As explained in the New Scientist article "Unnatural selection: Robots start to evolve", the robots created by the researchers use a neural network. This isn't new and artificial intelligence researchers have been tinkering with neural networks in robots for quite a while. What is new, however, is their use of an incremental evolutionary algorithm (IEA).

Typically, with a neural net and for a given primary command (required/desired behavior), the robot will try a bunch of things until it finds some combination that works. And, over time and trials, it will develop the optimal control method to achieve that primary goal, at which point the neural net is frozen. MacLeod's team, however, added a little something extra. Their IEA pays attention to whether the robot suddenly ceases to meet its primary command.

The researchers started off with simple box-like robot, added peg legs, and told it to walk as fast as possible for 1000 s. Once the robot had learned to do that, they added jointed legs. The robot, faced with the fact that it could no longer achieve its goal, assigned new "neurons" (processing nodes) to figure out how to use these new, wobblier legs, building on its earlier work with the peg legs. Once again, the robot evolved a method of locomotion that met its requirements. This same process kicked in if the researchers added more legs or, interestingly enough, vision sensors.

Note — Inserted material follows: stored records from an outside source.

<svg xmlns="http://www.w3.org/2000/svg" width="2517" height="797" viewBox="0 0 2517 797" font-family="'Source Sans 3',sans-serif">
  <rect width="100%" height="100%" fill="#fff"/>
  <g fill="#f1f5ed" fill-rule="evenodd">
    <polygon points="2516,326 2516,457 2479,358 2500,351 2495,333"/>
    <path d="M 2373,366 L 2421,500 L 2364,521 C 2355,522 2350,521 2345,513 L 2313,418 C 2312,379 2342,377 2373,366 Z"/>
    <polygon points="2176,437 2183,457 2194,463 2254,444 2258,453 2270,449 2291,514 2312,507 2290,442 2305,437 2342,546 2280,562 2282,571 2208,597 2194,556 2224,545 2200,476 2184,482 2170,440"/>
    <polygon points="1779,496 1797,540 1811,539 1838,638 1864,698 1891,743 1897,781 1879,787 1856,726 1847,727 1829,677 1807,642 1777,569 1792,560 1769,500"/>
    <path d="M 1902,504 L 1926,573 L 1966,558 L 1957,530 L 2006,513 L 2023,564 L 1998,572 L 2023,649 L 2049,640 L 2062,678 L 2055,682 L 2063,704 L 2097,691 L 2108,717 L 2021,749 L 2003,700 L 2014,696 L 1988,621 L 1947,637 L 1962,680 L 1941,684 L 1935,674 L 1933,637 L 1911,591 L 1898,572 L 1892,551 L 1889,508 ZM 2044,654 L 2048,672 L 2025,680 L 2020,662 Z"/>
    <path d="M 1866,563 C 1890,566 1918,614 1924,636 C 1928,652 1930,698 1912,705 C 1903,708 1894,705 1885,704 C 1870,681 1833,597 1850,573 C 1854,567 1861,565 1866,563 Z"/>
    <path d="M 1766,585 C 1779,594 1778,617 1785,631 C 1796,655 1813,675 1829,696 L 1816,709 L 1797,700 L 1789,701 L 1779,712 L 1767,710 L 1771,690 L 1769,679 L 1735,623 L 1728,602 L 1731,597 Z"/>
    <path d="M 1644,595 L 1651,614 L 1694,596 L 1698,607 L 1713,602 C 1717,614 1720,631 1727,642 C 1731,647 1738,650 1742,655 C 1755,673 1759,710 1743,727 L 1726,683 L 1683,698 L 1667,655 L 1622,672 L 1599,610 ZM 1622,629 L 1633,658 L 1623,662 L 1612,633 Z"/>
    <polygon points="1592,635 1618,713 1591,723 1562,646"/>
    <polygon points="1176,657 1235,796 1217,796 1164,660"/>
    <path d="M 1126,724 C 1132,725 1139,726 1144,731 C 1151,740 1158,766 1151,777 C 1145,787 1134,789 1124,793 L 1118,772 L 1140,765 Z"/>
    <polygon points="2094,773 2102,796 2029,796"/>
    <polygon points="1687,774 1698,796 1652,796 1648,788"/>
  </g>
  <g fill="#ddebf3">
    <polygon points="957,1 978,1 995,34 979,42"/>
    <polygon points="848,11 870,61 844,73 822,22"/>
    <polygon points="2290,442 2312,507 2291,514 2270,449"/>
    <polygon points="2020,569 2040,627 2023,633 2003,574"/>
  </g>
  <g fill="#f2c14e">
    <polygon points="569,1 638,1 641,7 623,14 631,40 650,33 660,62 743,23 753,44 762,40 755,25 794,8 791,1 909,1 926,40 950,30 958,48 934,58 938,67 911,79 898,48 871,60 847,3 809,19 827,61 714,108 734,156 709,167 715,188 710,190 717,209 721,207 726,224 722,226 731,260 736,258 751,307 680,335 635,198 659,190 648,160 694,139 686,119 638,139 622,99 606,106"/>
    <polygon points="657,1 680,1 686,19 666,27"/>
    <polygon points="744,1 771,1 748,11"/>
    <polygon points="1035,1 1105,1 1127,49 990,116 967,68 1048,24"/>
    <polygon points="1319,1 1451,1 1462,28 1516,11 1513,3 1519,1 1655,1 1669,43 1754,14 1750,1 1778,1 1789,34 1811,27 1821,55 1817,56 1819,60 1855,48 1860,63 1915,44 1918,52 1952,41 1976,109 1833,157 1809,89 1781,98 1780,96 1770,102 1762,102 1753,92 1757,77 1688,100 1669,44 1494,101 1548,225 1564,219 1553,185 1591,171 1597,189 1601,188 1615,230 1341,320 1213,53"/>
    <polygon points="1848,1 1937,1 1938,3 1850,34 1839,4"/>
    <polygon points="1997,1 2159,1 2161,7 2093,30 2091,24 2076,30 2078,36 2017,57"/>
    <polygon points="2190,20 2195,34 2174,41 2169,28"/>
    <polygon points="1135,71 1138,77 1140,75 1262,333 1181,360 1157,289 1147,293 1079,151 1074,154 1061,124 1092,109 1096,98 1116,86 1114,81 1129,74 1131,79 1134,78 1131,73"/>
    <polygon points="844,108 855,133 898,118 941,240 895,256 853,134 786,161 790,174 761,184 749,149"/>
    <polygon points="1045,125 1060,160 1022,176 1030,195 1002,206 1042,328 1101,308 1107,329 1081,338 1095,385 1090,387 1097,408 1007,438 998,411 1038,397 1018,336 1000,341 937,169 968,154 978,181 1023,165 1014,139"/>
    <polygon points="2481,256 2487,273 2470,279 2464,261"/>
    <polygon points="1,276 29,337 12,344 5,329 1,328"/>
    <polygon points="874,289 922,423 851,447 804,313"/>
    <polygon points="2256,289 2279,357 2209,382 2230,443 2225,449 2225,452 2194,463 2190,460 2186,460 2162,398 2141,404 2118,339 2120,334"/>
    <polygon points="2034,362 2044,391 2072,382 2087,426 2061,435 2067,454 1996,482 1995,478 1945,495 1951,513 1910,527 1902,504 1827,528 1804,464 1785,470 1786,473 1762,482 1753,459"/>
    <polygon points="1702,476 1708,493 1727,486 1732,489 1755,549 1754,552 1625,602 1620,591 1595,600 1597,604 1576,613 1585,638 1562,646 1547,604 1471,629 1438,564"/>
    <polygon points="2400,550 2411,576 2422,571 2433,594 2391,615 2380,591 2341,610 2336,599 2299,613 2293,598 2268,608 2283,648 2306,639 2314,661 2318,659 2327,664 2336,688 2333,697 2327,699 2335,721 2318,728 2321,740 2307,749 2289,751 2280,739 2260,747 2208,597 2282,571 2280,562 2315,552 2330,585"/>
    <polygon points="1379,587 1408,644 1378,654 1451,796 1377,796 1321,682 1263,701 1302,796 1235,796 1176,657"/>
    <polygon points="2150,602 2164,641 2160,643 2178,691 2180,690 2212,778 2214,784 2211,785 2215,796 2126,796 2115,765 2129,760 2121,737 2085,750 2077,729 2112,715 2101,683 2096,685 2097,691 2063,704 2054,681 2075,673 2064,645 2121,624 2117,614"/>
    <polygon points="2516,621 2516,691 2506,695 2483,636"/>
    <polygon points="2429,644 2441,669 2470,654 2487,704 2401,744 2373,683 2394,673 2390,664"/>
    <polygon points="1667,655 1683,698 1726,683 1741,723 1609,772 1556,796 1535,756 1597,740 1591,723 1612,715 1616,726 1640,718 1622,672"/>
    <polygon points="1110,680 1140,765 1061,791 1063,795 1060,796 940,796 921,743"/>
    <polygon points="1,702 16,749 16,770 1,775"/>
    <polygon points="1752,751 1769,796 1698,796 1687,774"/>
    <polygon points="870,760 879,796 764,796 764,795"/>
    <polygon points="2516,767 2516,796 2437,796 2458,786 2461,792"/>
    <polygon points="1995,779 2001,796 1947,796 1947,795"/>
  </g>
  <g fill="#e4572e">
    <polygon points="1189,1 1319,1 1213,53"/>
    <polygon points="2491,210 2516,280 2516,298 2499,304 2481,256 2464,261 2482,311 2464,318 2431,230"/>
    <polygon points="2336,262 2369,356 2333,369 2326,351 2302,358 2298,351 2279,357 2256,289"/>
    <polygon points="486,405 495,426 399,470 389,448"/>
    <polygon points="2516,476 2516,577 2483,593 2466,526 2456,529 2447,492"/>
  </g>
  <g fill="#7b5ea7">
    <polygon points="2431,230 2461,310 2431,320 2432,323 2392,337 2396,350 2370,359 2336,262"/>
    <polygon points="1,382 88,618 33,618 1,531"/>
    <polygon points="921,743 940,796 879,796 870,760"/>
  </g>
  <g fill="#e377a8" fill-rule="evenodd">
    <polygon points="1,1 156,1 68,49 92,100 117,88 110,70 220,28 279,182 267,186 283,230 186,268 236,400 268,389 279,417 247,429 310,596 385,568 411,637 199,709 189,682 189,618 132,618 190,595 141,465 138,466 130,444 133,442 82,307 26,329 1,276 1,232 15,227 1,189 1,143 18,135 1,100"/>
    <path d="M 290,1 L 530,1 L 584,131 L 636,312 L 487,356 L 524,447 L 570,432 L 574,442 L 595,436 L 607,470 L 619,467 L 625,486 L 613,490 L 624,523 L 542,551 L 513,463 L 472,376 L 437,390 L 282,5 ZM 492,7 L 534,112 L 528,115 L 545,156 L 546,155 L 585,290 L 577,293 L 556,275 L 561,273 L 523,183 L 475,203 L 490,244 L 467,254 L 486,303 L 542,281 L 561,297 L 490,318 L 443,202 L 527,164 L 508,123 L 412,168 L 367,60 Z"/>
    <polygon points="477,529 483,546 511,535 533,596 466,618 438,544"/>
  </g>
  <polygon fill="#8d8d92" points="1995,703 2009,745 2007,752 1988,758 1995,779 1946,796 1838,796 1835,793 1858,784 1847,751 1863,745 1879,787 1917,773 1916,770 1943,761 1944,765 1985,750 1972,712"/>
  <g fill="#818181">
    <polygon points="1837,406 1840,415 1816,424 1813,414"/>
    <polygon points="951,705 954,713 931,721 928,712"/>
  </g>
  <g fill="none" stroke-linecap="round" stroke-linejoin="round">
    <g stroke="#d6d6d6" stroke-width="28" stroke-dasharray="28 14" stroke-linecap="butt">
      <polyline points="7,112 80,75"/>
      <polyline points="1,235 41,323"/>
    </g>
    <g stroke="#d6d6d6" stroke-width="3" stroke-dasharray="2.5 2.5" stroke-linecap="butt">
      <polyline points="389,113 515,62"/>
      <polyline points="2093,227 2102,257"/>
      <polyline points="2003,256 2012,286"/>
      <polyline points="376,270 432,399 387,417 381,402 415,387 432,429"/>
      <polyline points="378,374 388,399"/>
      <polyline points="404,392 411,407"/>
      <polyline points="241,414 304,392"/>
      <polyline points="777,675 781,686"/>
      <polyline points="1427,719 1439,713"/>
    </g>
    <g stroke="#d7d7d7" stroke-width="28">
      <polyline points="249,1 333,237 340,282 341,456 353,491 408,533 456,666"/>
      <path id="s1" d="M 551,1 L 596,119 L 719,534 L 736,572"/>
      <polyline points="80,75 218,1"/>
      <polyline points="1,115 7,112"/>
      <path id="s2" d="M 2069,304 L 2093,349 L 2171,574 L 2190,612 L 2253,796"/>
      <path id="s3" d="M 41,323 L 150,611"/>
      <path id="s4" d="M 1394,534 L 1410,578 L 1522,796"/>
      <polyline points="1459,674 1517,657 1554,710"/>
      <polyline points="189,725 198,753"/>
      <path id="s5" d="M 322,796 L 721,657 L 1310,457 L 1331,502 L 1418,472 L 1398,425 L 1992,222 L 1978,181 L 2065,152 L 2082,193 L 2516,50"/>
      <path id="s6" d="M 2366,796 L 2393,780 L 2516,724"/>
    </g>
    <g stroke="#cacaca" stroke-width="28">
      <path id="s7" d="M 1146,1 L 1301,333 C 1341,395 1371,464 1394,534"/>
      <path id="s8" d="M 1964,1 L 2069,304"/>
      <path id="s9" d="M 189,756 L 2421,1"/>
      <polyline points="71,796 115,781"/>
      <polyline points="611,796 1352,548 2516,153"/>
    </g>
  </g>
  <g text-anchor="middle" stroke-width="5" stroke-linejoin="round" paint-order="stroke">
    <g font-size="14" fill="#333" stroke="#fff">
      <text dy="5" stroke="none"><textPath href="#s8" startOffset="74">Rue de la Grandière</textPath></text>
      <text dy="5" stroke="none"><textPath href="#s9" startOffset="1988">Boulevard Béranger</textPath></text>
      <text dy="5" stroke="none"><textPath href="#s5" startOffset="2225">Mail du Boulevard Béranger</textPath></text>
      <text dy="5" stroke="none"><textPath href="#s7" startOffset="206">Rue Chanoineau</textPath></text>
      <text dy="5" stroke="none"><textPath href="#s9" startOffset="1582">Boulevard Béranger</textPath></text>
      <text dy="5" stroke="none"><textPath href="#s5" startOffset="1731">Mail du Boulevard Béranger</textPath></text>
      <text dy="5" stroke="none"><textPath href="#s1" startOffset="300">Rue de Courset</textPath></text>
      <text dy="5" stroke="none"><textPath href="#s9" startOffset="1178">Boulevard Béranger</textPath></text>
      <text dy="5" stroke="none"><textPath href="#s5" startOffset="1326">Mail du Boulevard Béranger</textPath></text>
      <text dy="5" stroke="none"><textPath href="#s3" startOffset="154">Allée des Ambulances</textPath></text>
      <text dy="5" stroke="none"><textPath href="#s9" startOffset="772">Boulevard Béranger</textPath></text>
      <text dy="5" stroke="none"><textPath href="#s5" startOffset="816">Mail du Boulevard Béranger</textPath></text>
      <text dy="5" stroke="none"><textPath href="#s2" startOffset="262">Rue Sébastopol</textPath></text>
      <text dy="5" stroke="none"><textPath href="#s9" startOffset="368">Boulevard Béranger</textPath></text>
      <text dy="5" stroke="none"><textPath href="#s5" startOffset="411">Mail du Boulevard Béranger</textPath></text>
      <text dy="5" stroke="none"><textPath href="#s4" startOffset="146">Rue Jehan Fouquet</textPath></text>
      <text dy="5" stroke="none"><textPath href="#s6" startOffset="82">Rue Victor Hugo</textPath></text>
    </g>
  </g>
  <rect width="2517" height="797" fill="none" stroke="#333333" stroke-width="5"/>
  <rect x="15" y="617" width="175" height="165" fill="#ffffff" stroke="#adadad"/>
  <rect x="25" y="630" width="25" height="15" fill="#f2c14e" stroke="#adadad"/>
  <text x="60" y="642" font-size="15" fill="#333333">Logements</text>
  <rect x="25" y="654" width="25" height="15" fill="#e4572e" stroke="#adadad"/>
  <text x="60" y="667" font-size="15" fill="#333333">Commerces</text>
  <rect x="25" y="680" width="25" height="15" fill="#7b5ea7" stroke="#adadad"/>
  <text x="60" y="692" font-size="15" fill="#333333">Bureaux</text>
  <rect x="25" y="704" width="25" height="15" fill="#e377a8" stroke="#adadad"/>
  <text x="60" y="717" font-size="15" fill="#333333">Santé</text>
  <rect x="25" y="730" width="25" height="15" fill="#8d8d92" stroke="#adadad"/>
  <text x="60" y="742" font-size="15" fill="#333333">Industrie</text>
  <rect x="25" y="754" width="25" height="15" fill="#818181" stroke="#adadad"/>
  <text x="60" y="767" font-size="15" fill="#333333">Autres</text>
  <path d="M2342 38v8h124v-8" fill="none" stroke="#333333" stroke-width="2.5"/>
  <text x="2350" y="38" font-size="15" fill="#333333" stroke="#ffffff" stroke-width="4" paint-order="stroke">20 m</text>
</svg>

We're still a long, long way off from the Terminator knocking on our doors and telling us to accompany them if we want to live. For starters, most of our current robots do poorly in uncontrolled (dynamic) environments and are sorely limited in the tasks that they can carry out. However, taking a page from nature's book and enabling complex behavior by building it up, layer by layer, from the basic to the complicated, is a really interesting approach. Let's see if it has legs.